De modo geral, as contribuições indicam que as mudanças nos modelos devem acontecer visando a adequação dos despachos das usinas à realidade do sistema, incluindo menor exposição ao risco de falta de chuvas. Este é um dos principais problemas apontados por técnicos e especialistas do setor elétrico.

A estatal Eletrobras, afirma, em sua consideração, que concorda com as propostas apresentadas no relatório técnico do Ministério de Minas e Energia (MME), mas pontua que os níveis de armazenamentos sugeridos nesta consulta são constantes no tempo e, considerando a variação hidrológica ao longo do ano para todos os reservatórios equivalentes do Sistema Interligado Nacional (SIN), os níveis mínimos de segurança deveriam acompanhar a sazonalidade hidrológica.

Desta maneira, segundo a empresa, seria possível evitar vertimentos não turbináveis e indesejáveis ao aproveitamento ótimo do potencial do SIN.

Uma das principais geradoras do País, a AES Brasil disse, em sua contribuição que, além de melhorar a representação dos cenários de vazão, e a representação de volumes mínimos operativos mais fiéis ao necessário pelo Operador Nacional do Sistema Elétrico (ONS), são evoluções relevantes.

A empresa destacou também que seria preciso levar em conta os critérios de previsibilidade e segurança de mercado ao se realizar as mudanças nos modelos, sem contar ainda a necessidade de avaliação do aperfeiçoamento estrutural sem considerar apenas cenários de stress como o atual de crise hídrica.

Outra grande geradora que encaminhou contribuição foi a Engie Brasil. A empresa se manifestou contrária à alteração dos níveis de armazenamento mínimo e à parâmetros de cálculo de risco, dada a insuficiência de avaliação para sua adoção em conjunto com as demais aversões a risco vigentes, como o CVaR.

“Se houver a adoção de todas as alterações propostas em um pacote único, sem a requisitada validação técnica, a sinalização é de que os preços se tornarão ainda menos críveis para o mercado, diametralmente oposto ao objetivo pretendido”, disse a Engie.

Críticas aos modelos

Recentemente, o Broadcast Energia mostrou que especialistas do setor elétrico apontam deficiências nos modelos matemáticos utilizados para planejar a expansão do setor e estabelecer os preços. Na visão deles, os sistemas estariam obsoletos e contribuiriam para o agravamento da atual situação de crise hídrica.

“O planejamento e a própria operação trabalham com modelos que estão defasados em relação à matriz energética brasileira, e o próprio ONS já manda despachar térmica fora do modelo”, disse o professor da Universidade Federal do Rio de Janeiro (UFRJ), Nivalde de Castro.

Esses modelos computacionais calculam a chamada garantia física das usinas hidrelétricas, que é a quantidade de energia que um empreendimento de geração consegue suprir, dado um critério definido. Para os especialistas, a metodologia de 2004 e revisada em 2017, já não é capaz de refletir com a precisão necessária o quanto uma usina pode contribuir com o sistema.

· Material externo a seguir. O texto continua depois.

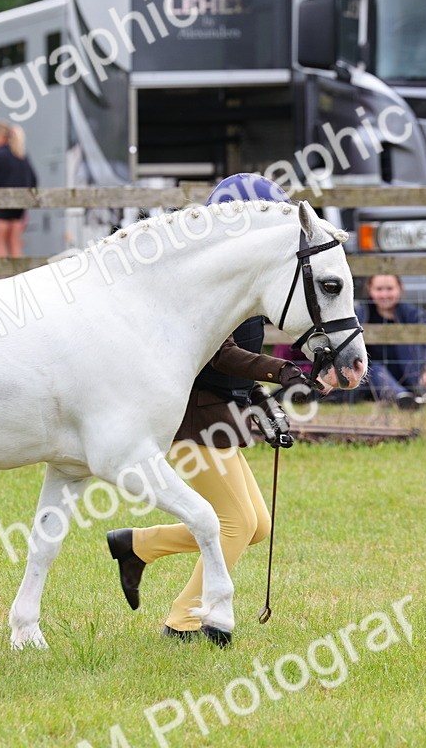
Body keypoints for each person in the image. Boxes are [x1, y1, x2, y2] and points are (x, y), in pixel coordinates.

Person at [105, 173, 315, 643]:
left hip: (222, 413)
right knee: (235, 523)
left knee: (256, 525)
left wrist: (265, 404)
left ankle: (137, 545)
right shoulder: (204, 280)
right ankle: (184, 621)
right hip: (193, 415)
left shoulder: (244, 278)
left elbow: (239, 361)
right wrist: (279, 372)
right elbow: (220, 355)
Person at [340, 274, 426, 409]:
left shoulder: (414, 314)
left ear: (400, 288)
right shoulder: (359, 315)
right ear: (370, 289)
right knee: (373, 368)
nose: (384, 295)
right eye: (379, 289)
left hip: (410, 370)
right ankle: (402, 397)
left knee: (408, 346)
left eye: (389, 289)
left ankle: (423, 391)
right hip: (374, 378)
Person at [0, 121, 37, 258]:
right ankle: (20, 278)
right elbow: (33, 180)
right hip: (19, 211)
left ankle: (4, 277)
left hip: (1, 208)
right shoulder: (21, 155)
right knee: (15, 244)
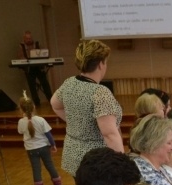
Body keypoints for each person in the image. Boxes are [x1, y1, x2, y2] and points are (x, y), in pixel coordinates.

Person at [51, 39, 123, 176]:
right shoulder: (100, 93)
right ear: (101, 64)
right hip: (96, 162)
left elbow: (55, 105)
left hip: (73, 157)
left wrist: (78, 123)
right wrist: (122, 165)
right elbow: (110, 135)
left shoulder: (69, 83)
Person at [18, 95, 63, 185]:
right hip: (44, 147)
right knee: (50, 166)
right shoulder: (40, 120)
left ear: (21, 109)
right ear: (34, 107)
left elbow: (20, 131)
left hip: (31, 149)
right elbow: (48, 134)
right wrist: (53, 145)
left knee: (36, 169)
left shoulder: (21, 122)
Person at [18, 31, 53, 108]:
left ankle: (51, 100)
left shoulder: (37, 44)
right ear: (24, 39)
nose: (29, 40)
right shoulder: (22, 46)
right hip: (29, 68)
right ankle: (37, 103)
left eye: (30, 38)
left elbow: (45, 53)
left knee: (45, 83)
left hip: (39, 67)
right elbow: (20, 57)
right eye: (27, 38)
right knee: (32, 86)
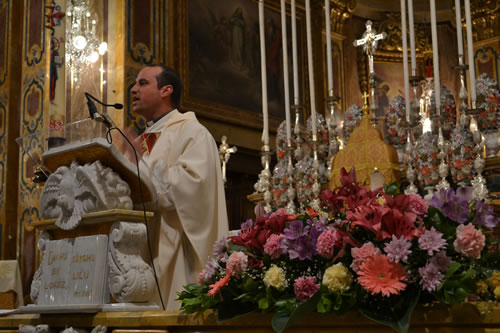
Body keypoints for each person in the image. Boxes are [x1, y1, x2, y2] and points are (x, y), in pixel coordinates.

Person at [130, 64, 229, 309]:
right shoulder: (144, 138)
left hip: (177, 259)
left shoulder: (193, 133)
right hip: (142, 256)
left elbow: (190, 186)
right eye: (135, 83)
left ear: (166, 90)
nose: (133, 89)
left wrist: (137, 168)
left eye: (143, 83)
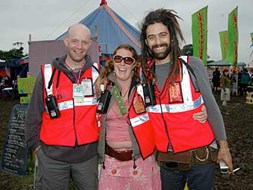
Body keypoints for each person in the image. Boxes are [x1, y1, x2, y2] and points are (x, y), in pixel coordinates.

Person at [139, 9, 233, 190]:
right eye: (152, 37)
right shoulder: (143, 73)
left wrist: (224, 147)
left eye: (162, 35)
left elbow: (212, 108)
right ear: (146, 41)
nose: (158, 42)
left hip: (199, 161)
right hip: (167, 163)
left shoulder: (192, 65)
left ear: (171, 37)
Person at [25, 23, 100, 190]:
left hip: (87, 158)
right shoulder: (47, 74)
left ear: (90, 44)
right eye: (74, 41)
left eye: (84, 42)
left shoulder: (98, 74)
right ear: (66, 42)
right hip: (52, 159)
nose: (79, 47)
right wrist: (37, 148)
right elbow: (33, 115)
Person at [97, 44, 161, 189]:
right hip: (111, 163)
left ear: (134, 65)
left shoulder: (145, 89)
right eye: (118, 59)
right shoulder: (102, 88)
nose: (122, 64)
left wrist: (200, 112)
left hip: (141, 162)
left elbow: (162, 115)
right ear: (113, 62)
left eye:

Um levantamento feito recentemente pelo Grupo de Estudos do Setor Elétrico (Gesel), da Ufrj, apesar da crise hídrica que impõe risco de racionamento pontual e custos mais elevados para o fornecimento de energia, o sistema está estruturalmente folgado, e a expansão do sistema foi pouco efetiva para evitar a crise: a capacidade instalada do SIN aumentou 43% entre 2011 e 2020, com predomínio de térmicas e eólicas, enquanto o consumo de energia do período cresceu 19%.

“Nosso modelo tende a despachar térmicas em situação hidrológica ruim e manter o sistema no limiar da escassez. Ele diz que pode deixar reservatórios esvaziarem porque lá na frente poderá compensar, só que nos últimos anos os reservatórios não conseguem recuperar e o sistema diz para não gastar com termelétrica porque o sistema está folgado”, disse o coordenador da área de Geração e Mercados do Gesel, Roberto Brandão.